Extracted page text data

● ● ● ● ●

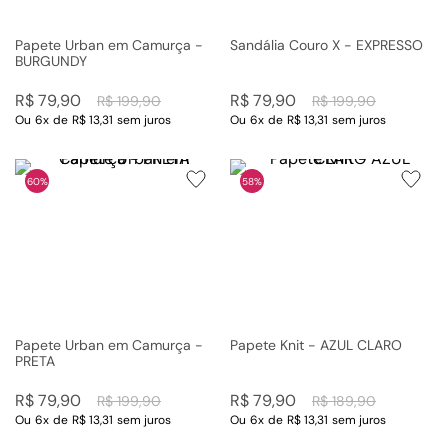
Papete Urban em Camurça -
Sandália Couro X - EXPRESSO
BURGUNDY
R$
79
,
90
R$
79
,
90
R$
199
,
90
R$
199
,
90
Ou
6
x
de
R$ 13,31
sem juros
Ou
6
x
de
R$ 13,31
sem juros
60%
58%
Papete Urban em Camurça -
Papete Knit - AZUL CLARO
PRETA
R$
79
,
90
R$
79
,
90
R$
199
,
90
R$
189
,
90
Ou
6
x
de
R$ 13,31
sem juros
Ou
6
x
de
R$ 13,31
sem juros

● ● ● ● ●

Copy every line above word for word and exclude the pictures.

Papete Urban em Camurça -
Sandália Couro X - EXPRESSO
BURGUNDY
R$
79
,
90
R$
79
,
90
R$
199
,
90
R$
199
,
90
Ou
6
x
de
R$ 13,31
sem juros
Ou
6
x
de
R$ 13,31
sem juros
60%
58%
Papete Urban em Camurça -
Papete Knit - AZUL CLARO
PRETA
R$
79
,
90
R$
79
,
90
R$
199
,
90
R$
189
,
90
Ou
6
x
de
R$ 13,31
sem juros
Ou
6
x
de
R$ 13,31
sem juros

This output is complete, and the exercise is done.